ZIMBABWE: New higher education reforms

Zimbabwe's Prime Minister Morgan Tsvangirai has drafted a programme to reform higher education and re-engage with the international community in a move likely to benefit universities after a decade of isolation. But rising anger against exorbitant fees saw students last week assault a polytechnic principal.

Tsvangirai - leader of the former opposition Movement for Democratic Change who formed a government of national unity with long-time autocratic ruler Robert Mugabe in February 2009 - spelt out the new initiative under the government work programme for 2010.

His push came at a time of mounting student disgruntlement over financial obstacles to higher education access and the unity government's failure to deliver higher education reforms to a sector battered by Mugabe's ruinous policies.

Students at Masvingo Polytechnic last week assaulted principal Claver Nyamukapa over the issue of unaffordable fees. These are pegged in US dollars, South African rands and Botswana pulas.

Most people, including students, are struggling to raise foreign currencies that were adopted as legal tender to replace the Zimbabwe dollar when it was rendered unusable by ravaging inflation that at one time reached 2.3 million percent - the world's highest.

In an effort to introduce change in higher education, Tsvangirai, a reformist who is constitutionally charged with implementing government policy, said a new law to develop national qualifications would be in place before the end of this year.

The Zimbabwe Qualifications Authority Bill will "integrate and harmonise qualifications and provide for the development of national qualifications standards", according to the work programme.

Tsvangirai said there would be a programme aimed at engaging Western countries that had imposed targeted sanctions against Mugabe and his inner circle.

Foreign countries, including the US, had provided funds and built institutions of higher learning such as the Belvedere Teacher Training Institute in the capital Harare. But aid to higher education and other areas was frozen several years ago in protest against human rights abuses perpetrated by Mugabe's government.

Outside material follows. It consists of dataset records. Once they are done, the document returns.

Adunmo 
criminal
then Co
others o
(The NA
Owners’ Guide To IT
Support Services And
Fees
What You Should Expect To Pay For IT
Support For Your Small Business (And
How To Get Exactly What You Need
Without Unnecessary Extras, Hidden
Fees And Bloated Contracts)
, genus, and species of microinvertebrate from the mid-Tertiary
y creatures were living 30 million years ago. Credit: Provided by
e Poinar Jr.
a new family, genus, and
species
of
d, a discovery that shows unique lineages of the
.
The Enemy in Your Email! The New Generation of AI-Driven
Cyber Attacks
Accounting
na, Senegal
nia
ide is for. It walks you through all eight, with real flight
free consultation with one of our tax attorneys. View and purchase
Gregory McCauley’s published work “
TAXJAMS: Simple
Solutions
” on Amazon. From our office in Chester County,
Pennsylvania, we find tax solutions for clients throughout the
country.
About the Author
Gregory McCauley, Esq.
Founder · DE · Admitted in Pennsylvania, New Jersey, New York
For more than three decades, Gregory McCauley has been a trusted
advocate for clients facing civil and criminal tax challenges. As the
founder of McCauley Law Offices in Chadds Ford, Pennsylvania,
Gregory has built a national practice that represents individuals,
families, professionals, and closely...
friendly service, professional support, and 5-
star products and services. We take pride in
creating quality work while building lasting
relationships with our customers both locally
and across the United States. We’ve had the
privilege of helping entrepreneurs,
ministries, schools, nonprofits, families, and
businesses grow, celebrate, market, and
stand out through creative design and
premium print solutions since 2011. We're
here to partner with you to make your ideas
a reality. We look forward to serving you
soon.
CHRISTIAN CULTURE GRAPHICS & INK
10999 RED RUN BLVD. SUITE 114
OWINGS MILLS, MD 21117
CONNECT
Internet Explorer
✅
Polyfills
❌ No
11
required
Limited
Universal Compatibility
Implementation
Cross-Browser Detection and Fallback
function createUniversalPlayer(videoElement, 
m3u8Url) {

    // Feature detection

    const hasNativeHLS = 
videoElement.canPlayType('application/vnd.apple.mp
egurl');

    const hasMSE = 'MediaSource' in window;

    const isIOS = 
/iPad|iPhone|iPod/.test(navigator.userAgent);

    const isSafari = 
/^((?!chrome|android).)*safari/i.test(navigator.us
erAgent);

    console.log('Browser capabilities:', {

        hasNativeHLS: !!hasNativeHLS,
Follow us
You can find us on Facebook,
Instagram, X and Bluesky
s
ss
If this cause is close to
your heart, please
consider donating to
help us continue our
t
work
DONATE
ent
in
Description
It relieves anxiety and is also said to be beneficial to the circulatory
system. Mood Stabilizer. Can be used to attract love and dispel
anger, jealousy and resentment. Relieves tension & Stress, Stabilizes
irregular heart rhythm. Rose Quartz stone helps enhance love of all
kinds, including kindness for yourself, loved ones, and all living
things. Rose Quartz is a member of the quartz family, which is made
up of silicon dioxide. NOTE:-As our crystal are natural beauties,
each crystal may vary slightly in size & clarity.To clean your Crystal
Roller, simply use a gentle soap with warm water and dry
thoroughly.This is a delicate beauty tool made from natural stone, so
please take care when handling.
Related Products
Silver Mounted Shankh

International companies also declined to deal with universities in Zimbabwe. America's Microsoft Corporation stopped support for Africa University while ETAP Enterprise Solutions last year declined to supply Chinhoyi University of Technology with electrical solutions software.

Tsvangirai's work programme proposed specific actions to promote the re-engagement of foreign countries.

Earlier this year, while maintaining targeted sanctions, the European Union heeded Tsvangirai's recommendation to remove some state firms from its embargo list. But it remains to be seen whether - and when - higher education might benefit from the latest initiative.

While it is a commendable effort by the Government of Zimbabwe to reform higher education in the country, special attention should be paid to the quality of education visa a vis the reforms.